Task details: Once you find the line with "SVENSKA FN-FÖRBUNDET" in the data that follows, repeat it and every line after it exactly, through the line with "10.10.2016, 12:15".

[Items from a data source]
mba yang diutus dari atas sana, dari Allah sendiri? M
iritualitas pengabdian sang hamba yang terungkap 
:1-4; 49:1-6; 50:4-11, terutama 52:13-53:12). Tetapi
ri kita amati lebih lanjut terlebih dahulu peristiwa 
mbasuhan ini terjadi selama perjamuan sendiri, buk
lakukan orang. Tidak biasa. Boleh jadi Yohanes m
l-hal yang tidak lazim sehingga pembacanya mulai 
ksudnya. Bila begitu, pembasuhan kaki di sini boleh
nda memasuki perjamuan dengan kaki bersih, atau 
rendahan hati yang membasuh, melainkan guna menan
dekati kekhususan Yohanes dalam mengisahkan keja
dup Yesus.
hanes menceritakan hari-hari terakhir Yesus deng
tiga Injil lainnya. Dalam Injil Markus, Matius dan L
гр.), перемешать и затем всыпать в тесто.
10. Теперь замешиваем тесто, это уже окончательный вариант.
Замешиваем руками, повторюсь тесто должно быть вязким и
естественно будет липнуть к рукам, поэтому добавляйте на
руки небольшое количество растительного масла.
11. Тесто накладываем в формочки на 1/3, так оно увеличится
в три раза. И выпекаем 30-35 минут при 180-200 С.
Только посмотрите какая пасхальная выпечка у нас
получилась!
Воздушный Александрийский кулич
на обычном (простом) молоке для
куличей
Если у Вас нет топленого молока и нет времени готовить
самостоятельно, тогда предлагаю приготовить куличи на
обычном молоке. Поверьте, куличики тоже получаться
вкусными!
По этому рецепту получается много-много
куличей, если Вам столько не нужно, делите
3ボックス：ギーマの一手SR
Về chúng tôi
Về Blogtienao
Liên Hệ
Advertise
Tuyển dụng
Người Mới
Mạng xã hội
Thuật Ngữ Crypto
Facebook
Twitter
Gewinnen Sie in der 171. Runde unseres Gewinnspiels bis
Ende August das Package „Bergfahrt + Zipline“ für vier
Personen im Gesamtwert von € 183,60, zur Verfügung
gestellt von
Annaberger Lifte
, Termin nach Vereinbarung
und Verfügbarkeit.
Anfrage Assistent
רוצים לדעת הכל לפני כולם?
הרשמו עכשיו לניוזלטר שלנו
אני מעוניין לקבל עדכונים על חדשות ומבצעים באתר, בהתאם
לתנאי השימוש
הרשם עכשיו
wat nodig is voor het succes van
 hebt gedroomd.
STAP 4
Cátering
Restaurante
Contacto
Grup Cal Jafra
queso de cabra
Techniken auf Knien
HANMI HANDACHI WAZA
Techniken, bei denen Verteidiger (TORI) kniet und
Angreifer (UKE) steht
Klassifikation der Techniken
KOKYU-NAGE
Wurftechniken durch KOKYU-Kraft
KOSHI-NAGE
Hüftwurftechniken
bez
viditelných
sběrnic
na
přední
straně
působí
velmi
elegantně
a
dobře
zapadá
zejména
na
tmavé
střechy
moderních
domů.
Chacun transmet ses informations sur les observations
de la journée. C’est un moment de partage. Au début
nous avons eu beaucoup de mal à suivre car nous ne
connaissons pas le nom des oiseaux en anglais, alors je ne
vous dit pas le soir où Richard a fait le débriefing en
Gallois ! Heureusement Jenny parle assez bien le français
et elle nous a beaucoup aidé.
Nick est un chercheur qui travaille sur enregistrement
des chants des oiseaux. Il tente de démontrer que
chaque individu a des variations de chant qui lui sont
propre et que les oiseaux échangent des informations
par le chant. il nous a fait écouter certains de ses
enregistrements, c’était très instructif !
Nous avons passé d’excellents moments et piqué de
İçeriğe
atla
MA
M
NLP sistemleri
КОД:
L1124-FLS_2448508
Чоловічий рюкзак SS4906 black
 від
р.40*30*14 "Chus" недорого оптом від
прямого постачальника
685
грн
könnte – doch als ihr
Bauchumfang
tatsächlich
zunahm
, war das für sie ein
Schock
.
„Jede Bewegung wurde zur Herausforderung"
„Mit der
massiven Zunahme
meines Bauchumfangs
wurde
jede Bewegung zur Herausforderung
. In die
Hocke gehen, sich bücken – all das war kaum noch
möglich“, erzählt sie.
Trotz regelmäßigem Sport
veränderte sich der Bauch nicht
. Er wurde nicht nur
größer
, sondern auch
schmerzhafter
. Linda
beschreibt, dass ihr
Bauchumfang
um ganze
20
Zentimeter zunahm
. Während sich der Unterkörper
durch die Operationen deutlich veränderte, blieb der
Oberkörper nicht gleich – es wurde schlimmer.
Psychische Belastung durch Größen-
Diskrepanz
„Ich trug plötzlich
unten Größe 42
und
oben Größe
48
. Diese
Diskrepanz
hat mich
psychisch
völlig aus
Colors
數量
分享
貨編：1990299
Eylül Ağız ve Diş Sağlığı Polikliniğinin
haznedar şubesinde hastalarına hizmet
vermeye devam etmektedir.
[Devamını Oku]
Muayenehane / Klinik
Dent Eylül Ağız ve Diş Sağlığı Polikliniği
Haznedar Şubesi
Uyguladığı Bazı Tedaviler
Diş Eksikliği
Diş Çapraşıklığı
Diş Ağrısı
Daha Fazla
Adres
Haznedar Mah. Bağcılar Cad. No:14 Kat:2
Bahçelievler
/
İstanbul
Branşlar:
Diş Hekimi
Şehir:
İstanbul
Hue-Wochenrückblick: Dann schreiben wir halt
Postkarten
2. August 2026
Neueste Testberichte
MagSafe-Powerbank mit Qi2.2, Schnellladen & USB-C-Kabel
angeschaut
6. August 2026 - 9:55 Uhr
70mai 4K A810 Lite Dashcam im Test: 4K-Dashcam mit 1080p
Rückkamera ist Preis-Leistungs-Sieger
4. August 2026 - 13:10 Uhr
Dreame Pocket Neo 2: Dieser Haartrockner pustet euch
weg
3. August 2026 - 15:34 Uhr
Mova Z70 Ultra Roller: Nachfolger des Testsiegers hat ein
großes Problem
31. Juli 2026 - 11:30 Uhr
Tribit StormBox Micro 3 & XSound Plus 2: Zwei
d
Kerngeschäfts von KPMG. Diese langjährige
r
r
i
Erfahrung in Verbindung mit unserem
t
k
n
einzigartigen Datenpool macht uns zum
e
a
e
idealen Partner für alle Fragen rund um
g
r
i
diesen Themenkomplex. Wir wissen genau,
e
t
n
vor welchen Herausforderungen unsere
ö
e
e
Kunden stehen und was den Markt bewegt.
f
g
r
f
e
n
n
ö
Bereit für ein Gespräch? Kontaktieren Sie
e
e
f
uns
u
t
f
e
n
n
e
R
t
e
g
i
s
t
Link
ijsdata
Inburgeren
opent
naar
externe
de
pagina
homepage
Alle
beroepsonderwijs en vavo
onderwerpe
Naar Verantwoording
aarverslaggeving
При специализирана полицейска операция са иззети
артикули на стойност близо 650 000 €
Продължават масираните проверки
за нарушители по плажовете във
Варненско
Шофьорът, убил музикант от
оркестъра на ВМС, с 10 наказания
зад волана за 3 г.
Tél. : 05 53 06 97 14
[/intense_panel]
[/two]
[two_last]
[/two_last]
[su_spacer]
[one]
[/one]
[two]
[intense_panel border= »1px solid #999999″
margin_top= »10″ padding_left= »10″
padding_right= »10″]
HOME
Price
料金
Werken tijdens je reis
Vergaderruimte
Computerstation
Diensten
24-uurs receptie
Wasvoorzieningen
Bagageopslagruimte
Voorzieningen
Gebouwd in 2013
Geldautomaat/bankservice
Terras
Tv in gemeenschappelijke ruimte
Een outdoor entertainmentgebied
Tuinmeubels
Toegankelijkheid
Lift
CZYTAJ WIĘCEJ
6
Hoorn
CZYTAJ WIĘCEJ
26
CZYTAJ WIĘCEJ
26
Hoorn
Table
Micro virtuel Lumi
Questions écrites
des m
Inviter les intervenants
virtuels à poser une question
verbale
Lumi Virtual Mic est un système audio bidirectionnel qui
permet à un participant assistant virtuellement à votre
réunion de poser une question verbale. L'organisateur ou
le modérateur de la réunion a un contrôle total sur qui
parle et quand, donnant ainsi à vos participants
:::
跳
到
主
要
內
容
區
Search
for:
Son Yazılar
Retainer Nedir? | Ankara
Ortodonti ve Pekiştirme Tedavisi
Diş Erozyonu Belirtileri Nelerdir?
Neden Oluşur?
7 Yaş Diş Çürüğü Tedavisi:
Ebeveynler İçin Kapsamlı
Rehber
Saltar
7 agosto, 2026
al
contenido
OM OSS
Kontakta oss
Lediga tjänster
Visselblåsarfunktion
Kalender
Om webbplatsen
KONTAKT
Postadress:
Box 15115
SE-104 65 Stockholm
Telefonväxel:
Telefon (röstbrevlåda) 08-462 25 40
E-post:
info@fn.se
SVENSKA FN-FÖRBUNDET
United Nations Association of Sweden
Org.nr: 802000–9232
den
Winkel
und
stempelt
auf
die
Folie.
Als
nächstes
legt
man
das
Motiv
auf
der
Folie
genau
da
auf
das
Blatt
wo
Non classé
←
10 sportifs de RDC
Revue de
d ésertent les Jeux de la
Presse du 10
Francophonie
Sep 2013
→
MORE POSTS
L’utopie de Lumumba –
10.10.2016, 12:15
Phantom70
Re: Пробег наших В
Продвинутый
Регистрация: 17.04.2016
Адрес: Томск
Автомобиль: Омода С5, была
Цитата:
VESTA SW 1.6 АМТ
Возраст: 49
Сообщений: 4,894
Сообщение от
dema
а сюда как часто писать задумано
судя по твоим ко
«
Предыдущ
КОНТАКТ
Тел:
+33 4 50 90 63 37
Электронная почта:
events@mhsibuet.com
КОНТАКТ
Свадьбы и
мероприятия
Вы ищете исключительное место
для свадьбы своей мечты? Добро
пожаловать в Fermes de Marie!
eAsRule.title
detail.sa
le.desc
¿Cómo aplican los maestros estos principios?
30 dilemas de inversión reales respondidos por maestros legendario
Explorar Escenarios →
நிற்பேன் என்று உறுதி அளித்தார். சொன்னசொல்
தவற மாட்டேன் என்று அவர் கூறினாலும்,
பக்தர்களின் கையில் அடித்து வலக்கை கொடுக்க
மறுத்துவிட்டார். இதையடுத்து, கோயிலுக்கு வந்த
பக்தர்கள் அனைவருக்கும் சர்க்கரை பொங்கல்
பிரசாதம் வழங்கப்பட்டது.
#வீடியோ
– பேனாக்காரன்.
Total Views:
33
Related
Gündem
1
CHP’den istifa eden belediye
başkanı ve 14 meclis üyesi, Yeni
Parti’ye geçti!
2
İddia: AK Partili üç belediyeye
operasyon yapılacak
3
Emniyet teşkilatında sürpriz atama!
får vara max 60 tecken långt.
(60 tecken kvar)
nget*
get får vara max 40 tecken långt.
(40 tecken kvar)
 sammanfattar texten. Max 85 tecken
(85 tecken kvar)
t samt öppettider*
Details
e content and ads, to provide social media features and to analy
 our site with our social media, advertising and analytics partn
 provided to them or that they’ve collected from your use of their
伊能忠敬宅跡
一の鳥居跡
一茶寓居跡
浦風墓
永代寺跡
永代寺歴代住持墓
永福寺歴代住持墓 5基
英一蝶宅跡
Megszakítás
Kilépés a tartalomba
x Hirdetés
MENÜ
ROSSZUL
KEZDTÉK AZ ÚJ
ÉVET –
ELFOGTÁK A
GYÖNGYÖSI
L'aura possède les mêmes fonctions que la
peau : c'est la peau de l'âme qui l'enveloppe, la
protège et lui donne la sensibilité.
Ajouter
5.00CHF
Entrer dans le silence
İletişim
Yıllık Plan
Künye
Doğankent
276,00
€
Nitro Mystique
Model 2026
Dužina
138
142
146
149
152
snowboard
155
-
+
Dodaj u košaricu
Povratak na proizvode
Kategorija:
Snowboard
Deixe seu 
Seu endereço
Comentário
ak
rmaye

Task answer:
SVENSKA FN-FÖRBUNDET
United Nations Association of Sweden
Org.nr: 802000–9232
den
Winkel
und
stempelt
auf
die
Folie.
Als
nächstes
legt
man
das
Motiv
auf
der
Folie
genau
da
auf
das
Blatt
wo
Non classé
←
10 sportifs de RDC
Revue de
d ésertent les Jeux de la
Presse du 10
Francophonie
Sep 2013
→
MORE POSTS
L’utopie de Lumumba –
10.10.2016, 12:15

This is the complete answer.